▶ [To do] The answer should hold every line of the listing, unchanged and free of images.

▶ [Exercise data]

=-=-=-=-=

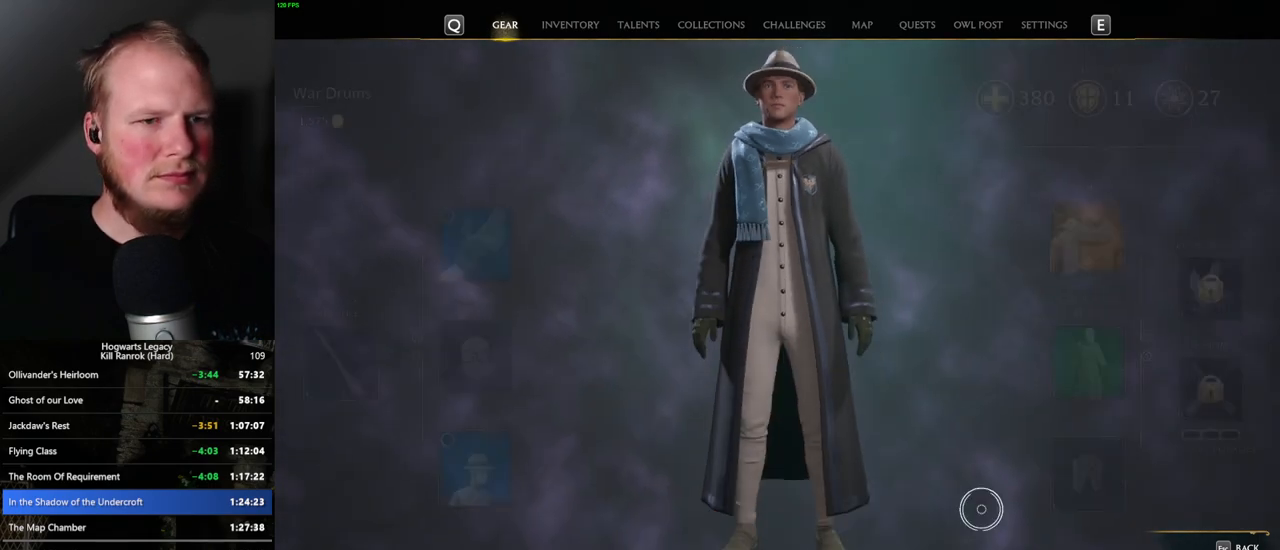
{"keys": [], "mouse": [], "events": [[300, "mouse_left", "down"], [384, "mouse_left", "up"]]}
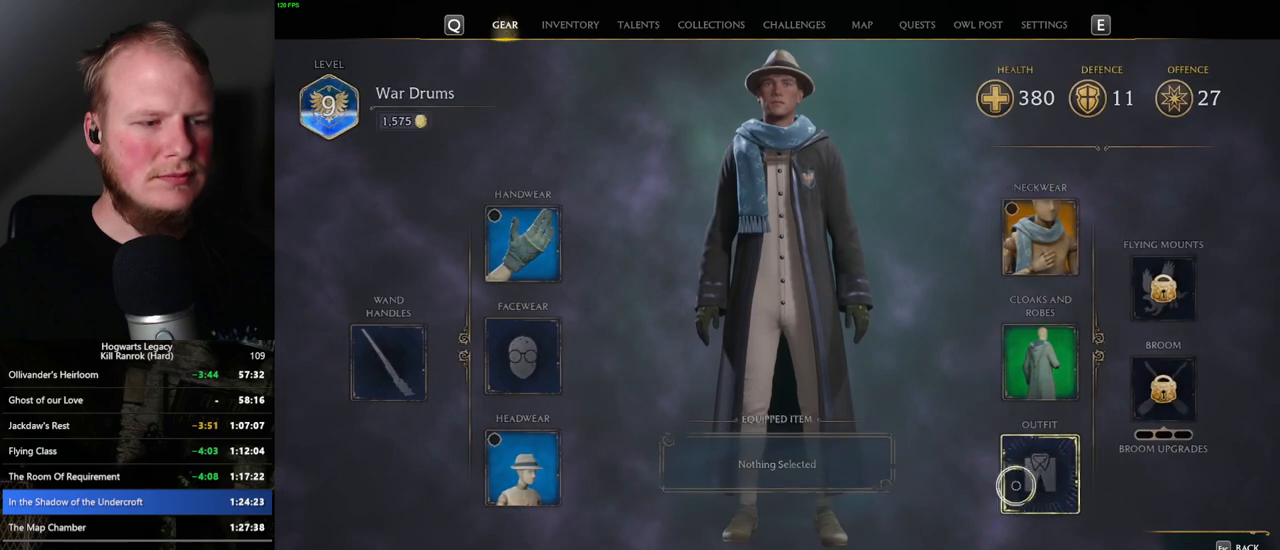
{"keys": [], "mouse": [], "events": []}
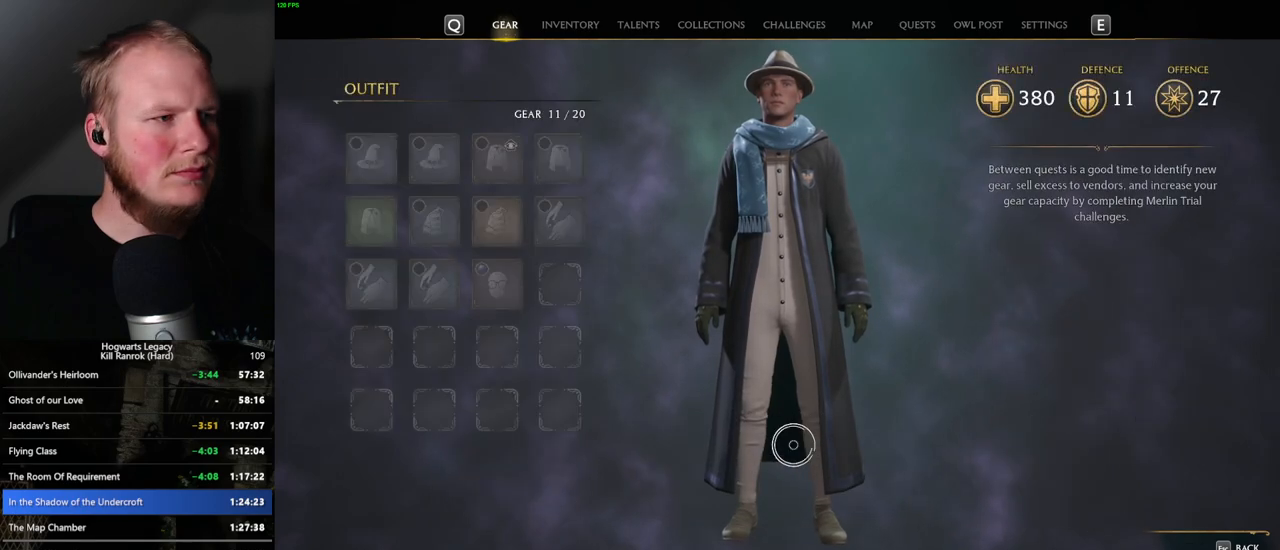
{"keys": ["escape"], "mouse": [], "events": [[100, "escape", "down"], [184, "escape", "up"], [400, "escape", "down"]]}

=-=-=-=-=

▶ [Problem solution]
{"keys": [], "mouse": [], "events": [[300, "mouse_left", "down"], [384, "mouse_left", "up"]]}
{"keys": [], "mouse": [], "events": []}
{"keys": ["escape"], "mouse": [], "events": [[100, "escape", "down"], [184, "escape", "up"], [400, "escape", "down"]]}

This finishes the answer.